The clinical utility was evaluated using the positive and negative likelihood ratios (LR+ and LR−) to calculate post-test probability (PostTP) based on Bayes’ theorem (with pre-test probability, PrePT, being the prevalence of the condition in the target population), as follows: PostTP=LR × PreTP/[(1−PreTP) + (PreTP × LR)] (35). Specifically, the probability-modifying plot (34) is a graphical sensitivity analysis of the test’s predictive values across a baseline psychosis risk continuum in people seeking help at early detection services. It depicts separate curves for positive and negative tests and uses general summary statistics (i.e., unconditional positive and negative predictive values, NPV and PPV, which permit underlying psychosis risk heterogeneity) to evaluate the effect of the CHR assessment on predictive values (42). The PreTP probability of psychosis risk in subjects seeking help at early detection services was computed in the current dataset as the proportion of subjects developing psychosis on the total baseline sample (CHR+ plus CHR−) (34).
Fagan’s nomogram, a two-dimensional graphical tool for estimating how much the result of a test changes the pre-test probability that a patient will develop psychosis, was used to estimate the clinical value of psychometric CHR interview in the general population and in the other samples. Again, the clinical value is calculated on the LR+ and LR− obtained from the current meta-analysis (43) and using the pre-test psychosis risk in the different samples as estimated from the available literature.

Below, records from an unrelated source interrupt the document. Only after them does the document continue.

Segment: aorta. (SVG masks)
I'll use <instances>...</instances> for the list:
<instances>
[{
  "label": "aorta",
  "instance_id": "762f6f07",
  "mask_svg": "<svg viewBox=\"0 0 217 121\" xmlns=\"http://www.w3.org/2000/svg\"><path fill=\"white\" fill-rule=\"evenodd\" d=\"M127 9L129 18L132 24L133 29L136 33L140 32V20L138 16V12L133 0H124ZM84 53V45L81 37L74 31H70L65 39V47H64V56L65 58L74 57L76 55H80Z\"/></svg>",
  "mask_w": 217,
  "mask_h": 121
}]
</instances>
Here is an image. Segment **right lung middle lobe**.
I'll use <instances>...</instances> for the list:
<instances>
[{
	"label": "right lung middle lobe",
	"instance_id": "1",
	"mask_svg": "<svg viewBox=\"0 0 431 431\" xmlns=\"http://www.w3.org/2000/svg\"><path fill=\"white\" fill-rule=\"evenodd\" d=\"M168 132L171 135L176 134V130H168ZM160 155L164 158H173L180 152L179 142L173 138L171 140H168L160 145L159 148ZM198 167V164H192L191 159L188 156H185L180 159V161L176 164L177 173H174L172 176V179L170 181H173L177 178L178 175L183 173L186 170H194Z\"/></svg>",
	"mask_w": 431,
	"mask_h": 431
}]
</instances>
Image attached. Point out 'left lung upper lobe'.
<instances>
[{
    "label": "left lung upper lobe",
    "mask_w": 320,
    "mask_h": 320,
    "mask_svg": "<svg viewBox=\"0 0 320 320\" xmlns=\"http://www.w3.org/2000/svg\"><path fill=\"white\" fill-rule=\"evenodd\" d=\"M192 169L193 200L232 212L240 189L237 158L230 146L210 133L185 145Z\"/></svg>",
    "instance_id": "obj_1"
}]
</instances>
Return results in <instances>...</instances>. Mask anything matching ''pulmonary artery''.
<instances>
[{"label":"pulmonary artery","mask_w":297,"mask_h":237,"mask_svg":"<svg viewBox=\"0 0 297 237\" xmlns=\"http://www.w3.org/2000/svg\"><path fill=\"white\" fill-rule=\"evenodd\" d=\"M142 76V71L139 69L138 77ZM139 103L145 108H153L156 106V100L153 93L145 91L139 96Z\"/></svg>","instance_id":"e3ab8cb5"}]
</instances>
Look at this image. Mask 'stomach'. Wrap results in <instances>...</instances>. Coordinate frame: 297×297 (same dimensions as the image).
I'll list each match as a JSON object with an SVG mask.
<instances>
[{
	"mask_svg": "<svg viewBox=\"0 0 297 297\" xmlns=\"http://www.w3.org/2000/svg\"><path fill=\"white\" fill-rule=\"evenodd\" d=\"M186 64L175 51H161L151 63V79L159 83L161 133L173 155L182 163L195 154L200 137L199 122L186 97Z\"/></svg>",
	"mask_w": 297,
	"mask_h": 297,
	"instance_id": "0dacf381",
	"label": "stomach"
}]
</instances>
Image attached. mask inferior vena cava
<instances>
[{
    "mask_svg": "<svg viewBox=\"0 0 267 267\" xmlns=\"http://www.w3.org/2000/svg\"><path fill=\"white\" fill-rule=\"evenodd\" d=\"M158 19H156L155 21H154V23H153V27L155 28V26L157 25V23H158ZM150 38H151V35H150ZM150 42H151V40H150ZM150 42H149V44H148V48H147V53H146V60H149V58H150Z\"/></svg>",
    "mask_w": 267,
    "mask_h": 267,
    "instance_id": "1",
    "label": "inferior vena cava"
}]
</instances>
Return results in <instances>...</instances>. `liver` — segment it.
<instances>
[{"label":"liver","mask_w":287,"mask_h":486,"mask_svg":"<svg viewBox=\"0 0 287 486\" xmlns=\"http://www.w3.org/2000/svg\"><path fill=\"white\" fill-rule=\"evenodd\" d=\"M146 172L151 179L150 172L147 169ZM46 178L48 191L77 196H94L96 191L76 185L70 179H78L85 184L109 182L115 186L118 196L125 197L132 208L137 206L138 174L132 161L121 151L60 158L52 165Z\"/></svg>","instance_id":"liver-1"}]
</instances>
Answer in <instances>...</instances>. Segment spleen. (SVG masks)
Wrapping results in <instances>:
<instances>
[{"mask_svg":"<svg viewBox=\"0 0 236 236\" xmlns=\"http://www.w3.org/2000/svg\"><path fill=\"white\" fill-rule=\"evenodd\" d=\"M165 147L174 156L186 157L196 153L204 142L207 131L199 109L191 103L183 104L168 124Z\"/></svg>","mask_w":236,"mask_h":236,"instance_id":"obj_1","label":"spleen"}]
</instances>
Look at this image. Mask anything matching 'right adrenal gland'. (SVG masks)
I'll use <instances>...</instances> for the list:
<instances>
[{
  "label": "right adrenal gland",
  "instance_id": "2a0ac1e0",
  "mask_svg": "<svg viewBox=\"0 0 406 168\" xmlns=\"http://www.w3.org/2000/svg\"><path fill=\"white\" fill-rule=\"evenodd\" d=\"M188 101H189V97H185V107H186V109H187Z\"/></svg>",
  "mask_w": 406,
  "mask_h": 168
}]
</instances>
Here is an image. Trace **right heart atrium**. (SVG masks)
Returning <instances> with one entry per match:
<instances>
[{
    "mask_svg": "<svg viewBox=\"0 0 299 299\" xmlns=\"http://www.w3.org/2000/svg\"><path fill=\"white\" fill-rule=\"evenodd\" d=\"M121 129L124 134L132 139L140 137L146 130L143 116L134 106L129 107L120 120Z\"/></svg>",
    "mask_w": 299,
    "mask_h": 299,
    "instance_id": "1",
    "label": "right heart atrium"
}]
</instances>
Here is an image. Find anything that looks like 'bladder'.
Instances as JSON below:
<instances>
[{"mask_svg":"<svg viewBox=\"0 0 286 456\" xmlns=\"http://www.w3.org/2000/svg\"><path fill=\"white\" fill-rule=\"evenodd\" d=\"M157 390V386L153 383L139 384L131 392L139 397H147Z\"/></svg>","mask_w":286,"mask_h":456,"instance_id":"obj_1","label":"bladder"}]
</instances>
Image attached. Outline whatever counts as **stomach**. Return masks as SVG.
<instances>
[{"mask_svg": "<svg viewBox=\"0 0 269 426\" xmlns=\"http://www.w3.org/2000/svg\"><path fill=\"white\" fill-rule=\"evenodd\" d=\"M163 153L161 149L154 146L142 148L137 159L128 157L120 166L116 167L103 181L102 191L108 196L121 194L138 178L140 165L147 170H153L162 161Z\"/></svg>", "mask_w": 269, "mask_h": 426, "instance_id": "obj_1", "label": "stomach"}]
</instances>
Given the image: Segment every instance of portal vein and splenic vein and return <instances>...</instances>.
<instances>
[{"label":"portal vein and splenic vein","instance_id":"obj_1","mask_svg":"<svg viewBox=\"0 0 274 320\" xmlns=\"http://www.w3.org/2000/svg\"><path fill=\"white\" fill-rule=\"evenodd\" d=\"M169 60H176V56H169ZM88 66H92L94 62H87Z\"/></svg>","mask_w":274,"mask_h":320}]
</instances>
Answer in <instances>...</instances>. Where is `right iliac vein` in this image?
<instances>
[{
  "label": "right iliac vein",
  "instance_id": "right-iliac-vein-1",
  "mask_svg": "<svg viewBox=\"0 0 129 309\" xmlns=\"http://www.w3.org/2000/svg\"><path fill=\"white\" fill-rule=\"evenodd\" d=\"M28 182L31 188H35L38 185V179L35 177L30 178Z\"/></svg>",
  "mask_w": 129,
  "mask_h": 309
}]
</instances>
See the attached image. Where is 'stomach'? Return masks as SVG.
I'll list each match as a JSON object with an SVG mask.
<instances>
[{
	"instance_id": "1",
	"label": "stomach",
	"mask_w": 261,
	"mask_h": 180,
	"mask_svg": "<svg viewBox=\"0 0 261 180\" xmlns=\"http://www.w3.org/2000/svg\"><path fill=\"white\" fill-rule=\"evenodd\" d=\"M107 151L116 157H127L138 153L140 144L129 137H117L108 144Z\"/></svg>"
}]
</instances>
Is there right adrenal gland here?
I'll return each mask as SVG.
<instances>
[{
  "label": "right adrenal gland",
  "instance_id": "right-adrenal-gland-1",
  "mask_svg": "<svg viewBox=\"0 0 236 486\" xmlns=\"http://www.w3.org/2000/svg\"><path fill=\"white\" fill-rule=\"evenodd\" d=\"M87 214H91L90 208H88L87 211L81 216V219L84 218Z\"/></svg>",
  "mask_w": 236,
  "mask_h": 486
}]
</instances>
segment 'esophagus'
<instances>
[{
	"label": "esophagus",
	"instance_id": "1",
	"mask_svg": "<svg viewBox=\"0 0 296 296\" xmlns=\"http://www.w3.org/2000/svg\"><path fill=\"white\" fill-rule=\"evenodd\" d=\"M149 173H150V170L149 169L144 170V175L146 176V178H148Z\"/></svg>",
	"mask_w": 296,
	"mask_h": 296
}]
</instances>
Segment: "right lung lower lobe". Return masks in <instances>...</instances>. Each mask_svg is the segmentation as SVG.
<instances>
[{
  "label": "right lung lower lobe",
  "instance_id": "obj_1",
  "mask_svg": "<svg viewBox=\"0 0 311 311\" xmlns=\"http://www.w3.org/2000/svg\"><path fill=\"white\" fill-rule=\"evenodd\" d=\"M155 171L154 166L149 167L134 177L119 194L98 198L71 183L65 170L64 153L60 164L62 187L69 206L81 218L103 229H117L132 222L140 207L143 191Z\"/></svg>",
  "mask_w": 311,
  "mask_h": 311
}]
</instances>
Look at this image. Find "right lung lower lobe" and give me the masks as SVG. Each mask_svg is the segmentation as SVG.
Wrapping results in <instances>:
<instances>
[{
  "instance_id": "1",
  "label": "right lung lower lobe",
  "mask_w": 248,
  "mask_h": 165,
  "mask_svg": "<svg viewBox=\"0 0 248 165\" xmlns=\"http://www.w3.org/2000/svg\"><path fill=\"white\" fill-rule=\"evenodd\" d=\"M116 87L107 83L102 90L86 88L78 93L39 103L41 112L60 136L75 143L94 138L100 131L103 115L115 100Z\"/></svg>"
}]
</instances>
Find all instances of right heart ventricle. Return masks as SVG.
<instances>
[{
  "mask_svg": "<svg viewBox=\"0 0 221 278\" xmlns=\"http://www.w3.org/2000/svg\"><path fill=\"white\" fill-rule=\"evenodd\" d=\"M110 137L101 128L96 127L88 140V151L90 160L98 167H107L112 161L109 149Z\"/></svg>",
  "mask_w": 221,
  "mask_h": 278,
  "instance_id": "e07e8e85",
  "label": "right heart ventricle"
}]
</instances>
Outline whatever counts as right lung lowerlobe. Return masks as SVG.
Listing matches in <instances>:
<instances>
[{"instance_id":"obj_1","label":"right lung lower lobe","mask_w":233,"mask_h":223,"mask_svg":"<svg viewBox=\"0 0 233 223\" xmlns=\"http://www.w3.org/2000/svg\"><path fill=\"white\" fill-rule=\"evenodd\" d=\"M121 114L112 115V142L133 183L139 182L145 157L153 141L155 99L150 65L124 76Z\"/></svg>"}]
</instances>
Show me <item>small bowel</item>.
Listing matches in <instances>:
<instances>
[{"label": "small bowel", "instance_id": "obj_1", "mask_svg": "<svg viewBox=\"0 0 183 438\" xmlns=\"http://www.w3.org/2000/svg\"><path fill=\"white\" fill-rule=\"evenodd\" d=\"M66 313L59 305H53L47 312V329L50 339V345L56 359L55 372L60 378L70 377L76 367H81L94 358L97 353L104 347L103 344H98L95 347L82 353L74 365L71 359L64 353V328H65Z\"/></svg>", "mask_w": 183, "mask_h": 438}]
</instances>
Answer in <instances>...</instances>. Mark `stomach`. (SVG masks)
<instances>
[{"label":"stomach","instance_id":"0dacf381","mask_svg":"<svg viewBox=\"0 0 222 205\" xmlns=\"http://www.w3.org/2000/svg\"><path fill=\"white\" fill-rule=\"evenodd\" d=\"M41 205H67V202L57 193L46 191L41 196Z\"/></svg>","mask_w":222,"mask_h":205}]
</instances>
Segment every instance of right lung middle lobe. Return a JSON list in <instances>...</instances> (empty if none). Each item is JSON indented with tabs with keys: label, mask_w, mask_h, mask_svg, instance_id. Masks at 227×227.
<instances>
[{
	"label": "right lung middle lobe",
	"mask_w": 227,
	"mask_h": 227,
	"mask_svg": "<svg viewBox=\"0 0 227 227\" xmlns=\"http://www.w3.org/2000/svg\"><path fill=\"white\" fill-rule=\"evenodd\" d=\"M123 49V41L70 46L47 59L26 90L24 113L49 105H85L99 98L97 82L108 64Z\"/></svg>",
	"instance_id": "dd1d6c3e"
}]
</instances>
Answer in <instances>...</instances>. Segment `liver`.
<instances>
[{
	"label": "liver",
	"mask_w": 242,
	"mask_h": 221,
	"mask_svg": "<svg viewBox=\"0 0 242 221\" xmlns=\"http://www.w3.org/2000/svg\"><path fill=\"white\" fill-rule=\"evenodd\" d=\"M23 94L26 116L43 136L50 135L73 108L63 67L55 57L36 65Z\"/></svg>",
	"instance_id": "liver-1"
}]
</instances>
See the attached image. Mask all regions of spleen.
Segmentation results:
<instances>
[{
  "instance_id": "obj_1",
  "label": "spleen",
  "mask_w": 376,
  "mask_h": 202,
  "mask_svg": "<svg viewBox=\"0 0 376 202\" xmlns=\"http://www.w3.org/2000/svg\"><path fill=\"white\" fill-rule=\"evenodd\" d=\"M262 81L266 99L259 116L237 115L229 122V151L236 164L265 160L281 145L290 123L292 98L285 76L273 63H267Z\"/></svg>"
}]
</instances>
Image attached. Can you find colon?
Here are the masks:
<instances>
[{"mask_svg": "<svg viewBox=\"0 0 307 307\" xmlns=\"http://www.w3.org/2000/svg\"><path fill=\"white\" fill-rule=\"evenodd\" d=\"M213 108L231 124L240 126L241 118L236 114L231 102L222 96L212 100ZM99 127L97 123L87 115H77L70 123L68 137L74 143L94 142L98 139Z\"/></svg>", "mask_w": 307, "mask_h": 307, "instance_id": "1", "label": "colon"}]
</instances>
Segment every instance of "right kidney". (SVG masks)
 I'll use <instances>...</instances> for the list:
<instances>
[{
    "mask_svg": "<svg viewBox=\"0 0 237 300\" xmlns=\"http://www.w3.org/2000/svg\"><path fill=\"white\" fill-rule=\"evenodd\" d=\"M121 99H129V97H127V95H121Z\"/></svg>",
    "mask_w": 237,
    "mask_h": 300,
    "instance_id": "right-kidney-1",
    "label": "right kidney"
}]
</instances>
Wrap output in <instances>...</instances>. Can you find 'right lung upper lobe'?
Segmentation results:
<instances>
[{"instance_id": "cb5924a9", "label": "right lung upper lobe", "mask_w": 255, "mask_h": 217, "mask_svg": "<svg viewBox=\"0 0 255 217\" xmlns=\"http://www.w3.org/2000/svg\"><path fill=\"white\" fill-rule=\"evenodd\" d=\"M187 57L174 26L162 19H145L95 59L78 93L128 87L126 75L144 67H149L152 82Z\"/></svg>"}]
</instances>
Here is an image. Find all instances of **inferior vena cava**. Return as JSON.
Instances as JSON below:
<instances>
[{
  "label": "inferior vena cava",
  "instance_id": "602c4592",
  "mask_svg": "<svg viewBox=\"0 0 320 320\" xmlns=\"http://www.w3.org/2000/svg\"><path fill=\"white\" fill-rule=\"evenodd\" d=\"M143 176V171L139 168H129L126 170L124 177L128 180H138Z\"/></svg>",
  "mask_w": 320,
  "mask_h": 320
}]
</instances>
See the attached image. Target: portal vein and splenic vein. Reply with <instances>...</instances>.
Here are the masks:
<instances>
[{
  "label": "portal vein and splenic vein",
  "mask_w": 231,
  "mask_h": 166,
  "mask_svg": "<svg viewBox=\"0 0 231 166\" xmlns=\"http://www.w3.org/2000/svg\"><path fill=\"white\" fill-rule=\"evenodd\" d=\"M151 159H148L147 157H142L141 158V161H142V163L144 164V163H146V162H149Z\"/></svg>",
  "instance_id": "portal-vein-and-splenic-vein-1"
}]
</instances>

Statistical tests were two-sided and statistical significance was defined as p values <0.05.
RESULTS
Database
The literature review (PRISMA flow chart available from the authors upon request) produced eleven independent studies that met the inclusion criteria, for a total of 2,519 subjects (CHR+: N=1,359; CHR−: N=1,160) referred to high risk services (Table1). The proportion of CHR+ subjects in the total sample was 0.54%, revealing an overall balanced dataset.
Table 1.
Study | QUADAS score (max. 14); exposure to antipsychotics at baseline | Predictor (index test) | Psychosis diagnosis (reference standard) | Age (years, mean±SD, range) | Gender (% females) | Follow-up (months) | CHR+ subjects (baseline) | CHR− subjects (baseline) |
---|---|---|---|---|---|---|---|---|
Klosterkötter et al ((52)) | 14; No | BSABS (BS) | DSM-IV | 29.3±10.0 ((15–53)) | 47.5 | 0, ≥30 | 110 | 50 |
Yung et al ((45)) | 12; Yes (% NA) | CAARMS (UHR) | CAARMS | 18.1 ((15–24)) | 51.0 | 0, 6, 24 | 119 | 173 |
Riecher-Rössler et al ((11)) | 13.5; No | BSIP (UHR plus 4th criterion) | BPRS | 26.8±8.9 ((18–60)) | 41.4 | 0, 6, 12, 24, ≥30 | 58 | 32 |
Woods et al ((20)) | 13.5; Yes (11.6%) | SIPS (UHR) | DSM-IV or medical records | 17.8±4.4 ((12–36)) | 39.5 | 0, 6, 12, 24 | 259 | 111 |
Addington et al ((48)) | 13.5; Yes (1.8%) | SIPS (UHR) | DSM-IV | 19.8±4.5 ((12–31)) | 47.8 | 0, 6, 12, 24 | 172 | 100 |
Liu et al ((49)) | 2.5; Yes (79.7%) | SIPS (UHR) | DSM-IV | 21.4±4.0 ((16–24)) | 47.7 | 0, 24 | 59 | 48 |
Simon et al ((50)) | 6; No | SIPS/SPI-A (BS/UHR) | DSM-IV | 21.0 ((14–40)) | 32.4 | 0, 12, 24 | 99 | 49 |
Lee et al ((44)) | 13; No | CAARMS (UHR) | DSM-IV | 21.6±3.5 ((14–29)) | 39.9 | 0, 6, 12, 24, ≥30 | 173 | 494 |
Schultze-Lutter et al ((46)) | 13; Yes (13.8%) | SPI-A/SIPS (BS/UHR) | DSM-IV | 24.9±6.0 ((15–39)) | 37.0 | 0, 6, 12, 24, ≥30 | 194 | 52 |
Kotlicka-Antczak et al ((47)) | 11.5; Yes (10.2%) | CAARMS (UHR) | ICD-10 | 19.0±3.6 ((15–29)) | 51.1 | ≥30 | 94 | 33 |
Spada et al ((51)) | 11; No | CAARMS (UHR) | DSM-IV | 15.8±1.7 ((12–17)) | 47.5 | 0, 6 | 22 | 18 |
QUADAS – Quality Assessment of Diagnostic Accuracy Studies checklist, CHR – clinical high risk, UHR – ultra-high risk, BS – basic symptoms, BSABS – Bonn Scale for the Assessment of Basic Symptoms, BPRS – Brief Psychiatric Rating Scale, BSIP – Basel Screening Instrument for Psychosis, CAARMS – Comprehensive Assessment of At Risk Mental State, SIPS – Structured Interview for Prodromal Syndromes, SPI-A – Schizophrenia Proneness Instrument, NA – not available
Four studies employed the CAARMS, three the SIPS, one the BSIP, one the BSABS, and two both the SIPS and the SPI-A. The mean follow-up time was 37.72 months (SD 27.81, median=33). QUADAS ratings ranged from 2.5 to 14 (the latter is the highest possible score). The main reasons for a non-optimal rating were (partial) exposure to antipsychotics and unsatisfactory reporting of results.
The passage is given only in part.